Eglises d'Asie

Les minorités appellent à soutenir le pluralisme au sein des institutions d’État

Publié le 09/01/2021




Cette semaine, les responsables du Conseil pour l’unité hindoue, bouddhiste et chrétienne du Bangladesh (BHBCUC) ont appelé le gouvernement à introduire la lecture des livres saints des quatre principales religions du pays au début des sessions parlementaires et cérémonies d’État. Les dirigeants du conseil BHBCUC, le plus grand groupe représentant les minorités religieuses hindoues, bouddhistes et chrétiennes au Bangladesh, estiment que ce serait un geste symbolique pour soutenir le pluralisme, alors que le pays s’apprête, en 2021, à fêter les cinquante ans de son indépendance.

En 2016, des responsables chrétiens bangladais participent à un rassemblement national de l’Association chrétienne du Bangladesh.

Les représentants des groupes religieux minoritaires au Bangladesh ont appelé le gouvernement à introduire la lecture des Saintes Écritures des quatre principales religions présentes dans le pays, au début des sessions parlementaires et des cérémonies d’État. Le Conseil pour l’unité hindoue, bouddhiste et chrétienne du Bangladesh (BHBCUC), le plus grand groupe interreligieux du pays, a lancé cet appel cette semaine durant une conférence diffusée en ligne. Actuellement, les sessions parlementaires et les cérémonies d’État commencent toute avec la lecture du Coran, dans un pays majoritairement musulman. Les responsables du conseil BHBCUC estiment que le fait d’introduire des lectures saintes des quatre grandes religions serait un geste symbolique pour soutenir le pluralisme au Bangladesh, alors que le pays s’apprête à célébrer les cinquante ans de son indépendance (acquise le 26 mars 1971) cette année. Rana Dasgupta, juge de la Cour Suprême bangladaise et secrétaire du conseil BHBCUC, approuve une telle mesure afin de reconnaître la dignité et les droits des minorités au même titre que la majorité musulmane. « Notre Constitution a donné les mêmes droits à toutes les religions, mais seul le Coran est lu au Parlement et dans les diverses institutions de l’État. Nous espérons qu’en introduisant la lecture de toutes les Écritures, nous pouvons remplir ce vide et respecter davantage l’esprit de la Constitution », a déclaré Rana Dasgupta le 8 janvier, en ajoutant que son organisation compte organiser une conférence de presse et soumettre un mémorandum au président du Parlement, afin de faire pression sur le gouvernement.

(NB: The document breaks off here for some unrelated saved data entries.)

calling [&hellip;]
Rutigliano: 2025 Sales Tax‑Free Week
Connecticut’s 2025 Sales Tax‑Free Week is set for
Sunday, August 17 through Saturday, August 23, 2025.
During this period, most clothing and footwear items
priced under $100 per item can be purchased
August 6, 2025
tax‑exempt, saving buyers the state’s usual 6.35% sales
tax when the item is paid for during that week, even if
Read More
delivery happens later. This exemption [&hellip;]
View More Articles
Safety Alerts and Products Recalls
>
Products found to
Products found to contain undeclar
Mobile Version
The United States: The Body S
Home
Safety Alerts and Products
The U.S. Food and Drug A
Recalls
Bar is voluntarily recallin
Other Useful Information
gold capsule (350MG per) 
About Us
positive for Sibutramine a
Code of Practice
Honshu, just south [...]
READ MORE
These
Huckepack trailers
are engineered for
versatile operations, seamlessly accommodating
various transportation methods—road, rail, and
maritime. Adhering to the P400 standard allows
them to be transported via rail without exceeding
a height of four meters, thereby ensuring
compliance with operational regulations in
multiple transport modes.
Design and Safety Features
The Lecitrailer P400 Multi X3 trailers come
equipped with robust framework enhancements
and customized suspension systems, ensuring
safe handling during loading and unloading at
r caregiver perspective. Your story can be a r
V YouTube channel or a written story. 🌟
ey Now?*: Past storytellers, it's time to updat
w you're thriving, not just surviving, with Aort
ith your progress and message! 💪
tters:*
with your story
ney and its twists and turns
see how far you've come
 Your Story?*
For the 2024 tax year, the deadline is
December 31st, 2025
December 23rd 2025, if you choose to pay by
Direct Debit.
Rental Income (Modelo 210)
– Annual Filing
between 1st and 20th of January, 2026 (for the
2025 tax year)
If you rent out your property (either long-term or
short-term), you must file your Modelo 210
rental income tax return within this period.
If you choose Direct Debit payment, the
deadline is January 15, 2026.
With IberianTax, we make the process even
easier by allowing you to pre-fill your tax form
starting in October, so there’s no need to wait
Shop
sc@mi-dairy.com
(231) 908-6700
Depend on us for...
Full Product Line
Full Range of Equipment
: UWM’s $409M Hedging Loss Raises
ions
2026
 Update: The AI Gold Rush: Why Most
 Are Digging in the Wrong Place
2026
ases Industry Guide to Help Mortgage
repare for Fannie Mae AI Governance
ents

Moins d’1 % de chrétiens sur 160 millions d’habitants

Le père Liton H. Gomes, secrétaire de la Commission Justice et Paix de la Conférence épiscopale bangladaise, approuve la demande du groupe. « Au Bangladesh, cela fait partie de notre culture ; quand nous organisons un programme, quel qu’il soit, dans nos écoles, nos universités et nos institutions laïques, nous récitons toujours des passages des quatre livres saints. Puisque notre Constitution garanti le même statut à toutes les religions, on peut introduire la même pratique au parlement et dans les autres institutions d’État », commente le père Gomes. Cette pratique de réciter les textes des quatre principales religions a été introduite au Parlement bangladais en 1972, après l’indépendance du pays. Ce système a été finalement abandonné après l’assassinat, le 15 août 1975, du président Sheikh Mujibur Rahman, considéré comme le père de la nation bangladaise et l’un des principaux acteurs de l’indépendance du pays. L’assassinat et le coup d’État avaient entraîné des troubles politiques et un régime militaire dans le pays, jusqu’au retour de la démocratie dans les années 1990. La population bangladaise, sur plus de 160 millions d’habitants, compte près de 90 % de musulmans et environ 8 % d’hindous. La population restante appartient à diverses autres religions dont le bouddhisme et le christianisme. Les chrétiens sont estimés à moins d’1 %, soit environ 600 000 fidèles.